BEGIN DATASET CONTENT

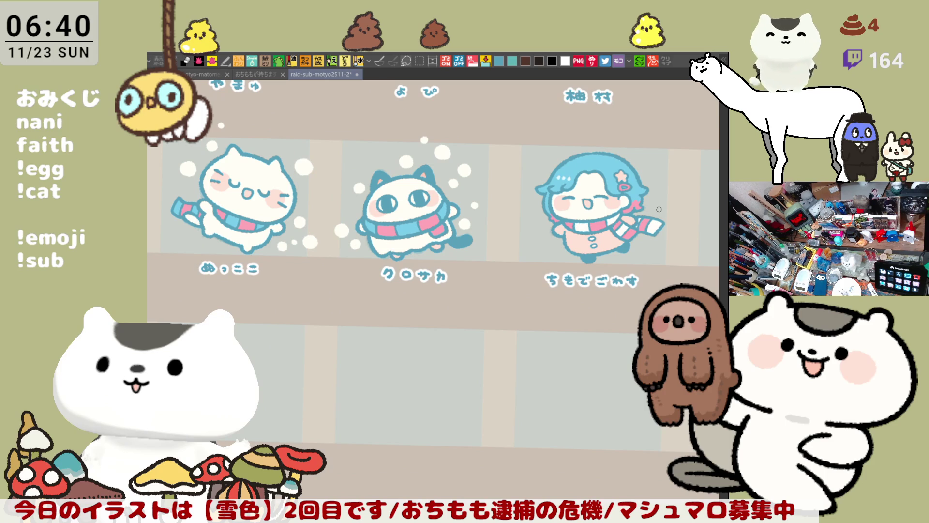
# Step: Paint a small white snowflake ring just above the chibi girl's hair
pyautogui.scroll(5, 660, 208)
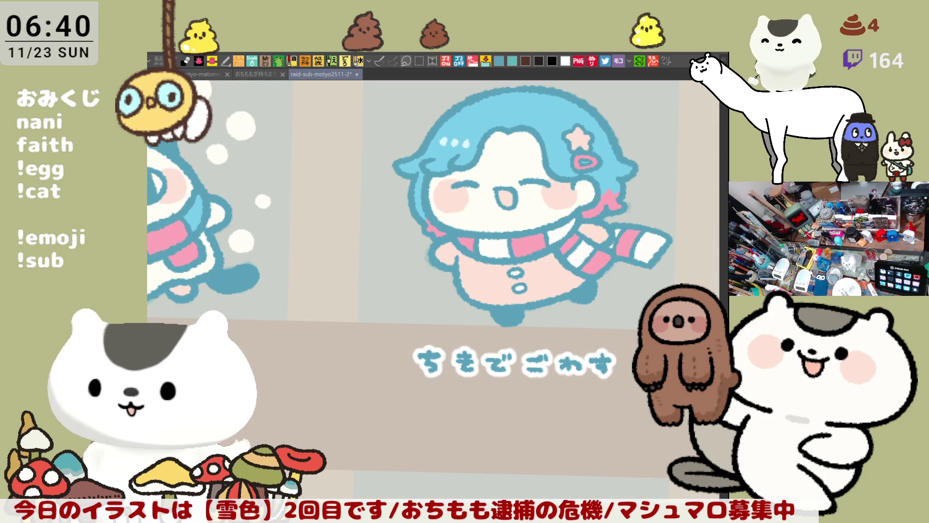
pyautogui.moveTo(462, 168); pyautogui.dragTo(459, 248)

END DATASET CONTENT

### INSTRUCTIONS TO FOLLOW
Please show every line of the material that contains the string "pyautogui".

### RESULT FOR THIS TASK
pyautogui.scroll(5, 660, 208)
pyautogui.moveTo(462, 168); pyautogui.dragTo(459, 248)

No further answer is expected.